C’est dans un esprit de résistance face à la destruction globale des derniers espaces abritant la biodiversité belge qu’une occupation temporaire a débuté le 26 octobre. Militant.e.s écologistes, communistes ou anarchistes avaient décidé d’aller sur le site pour deux jours : ces quelques journées se sont muées en un mois entier d’occupation ce samedi 30 novembre. Lors d’une Assemblée Générale à la Zablière, la possibilité d’organiser une « Marche des Territoires » le vendredi 29 novembre avait été avancée. Son but était de fédérer en une manifestation commune les différentes oppositions à des projets de développement destructeurs en Wallonie.

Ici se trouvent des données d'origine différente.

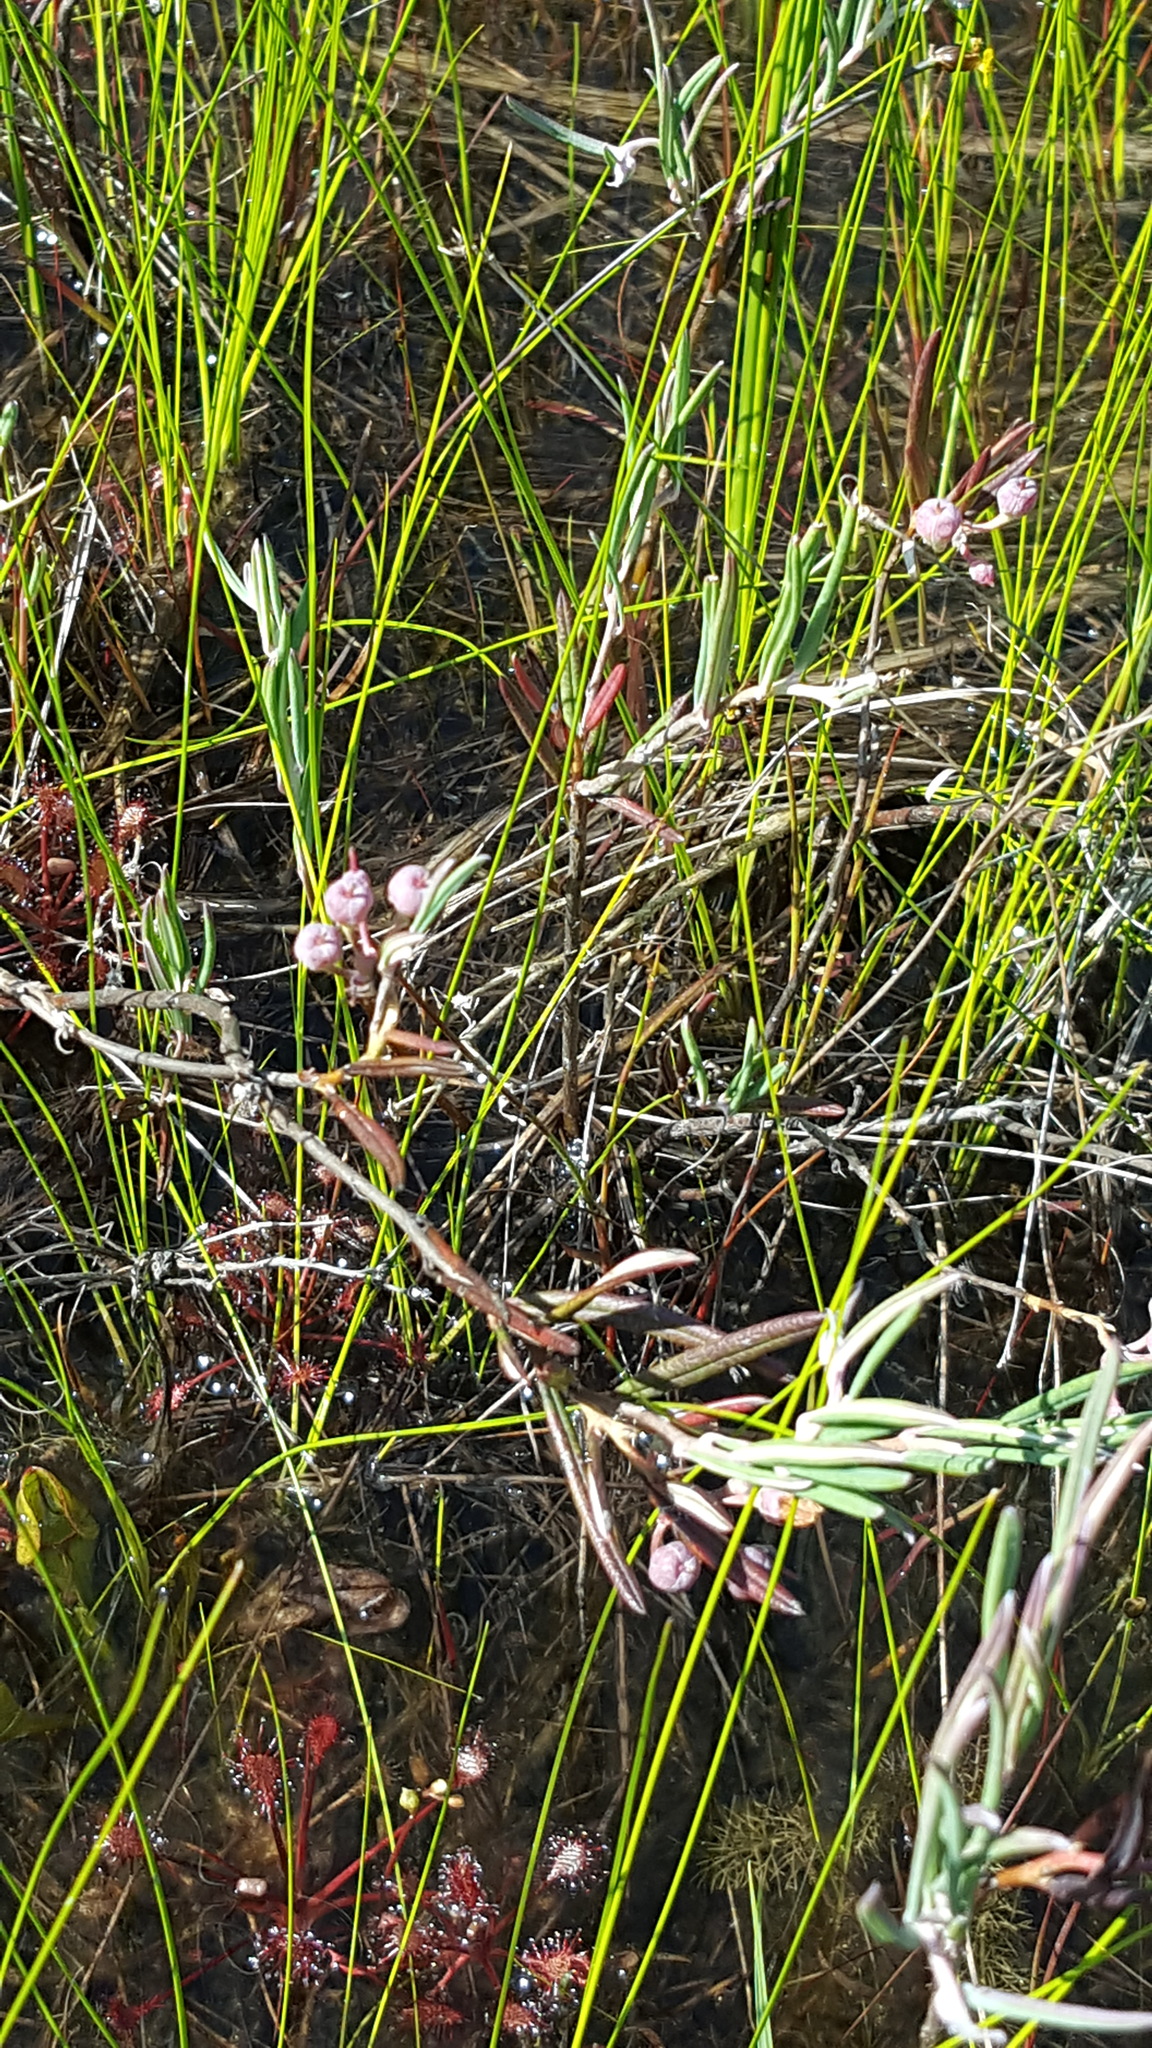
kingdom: Plantae
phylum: Tracheophyta
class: Magnoliopsida
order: Ericales
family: Ericaceae
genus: Andromeda
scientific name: Andromeda polifolia
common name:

Le soir du 20 novembre, au conseil communal, Vincent Magnus s’emporte à plusieurs reprises contre cette marche, prétextant que des casseurs/casseuses y prendront part. Dès lors tout s’accélère. Les pages Facebook de la Zablière et de Génération Climat annoncent à plusieurs reprises que la « Marche des Territoires » est annulée[4] afin de prouver leur bonne foi et rassurer la population face aux mensonges du bourgmestre (la manifestation se voulait être pacifique). Mais sur le côté, l’information commence à circuler auprès des sympathisant.e.s ZADistes que l’expulsion de la Zablière est prévue le vendredi 29 (soit le jour même de la manifestation annulée). Pour les instances décisionnelles d’Arlon, les communiqués rassurants de la Zablière ne sont pas pris en compte et des mesures de sécurité restrictives sont prises pour le 29. Arlon sera en état de siège.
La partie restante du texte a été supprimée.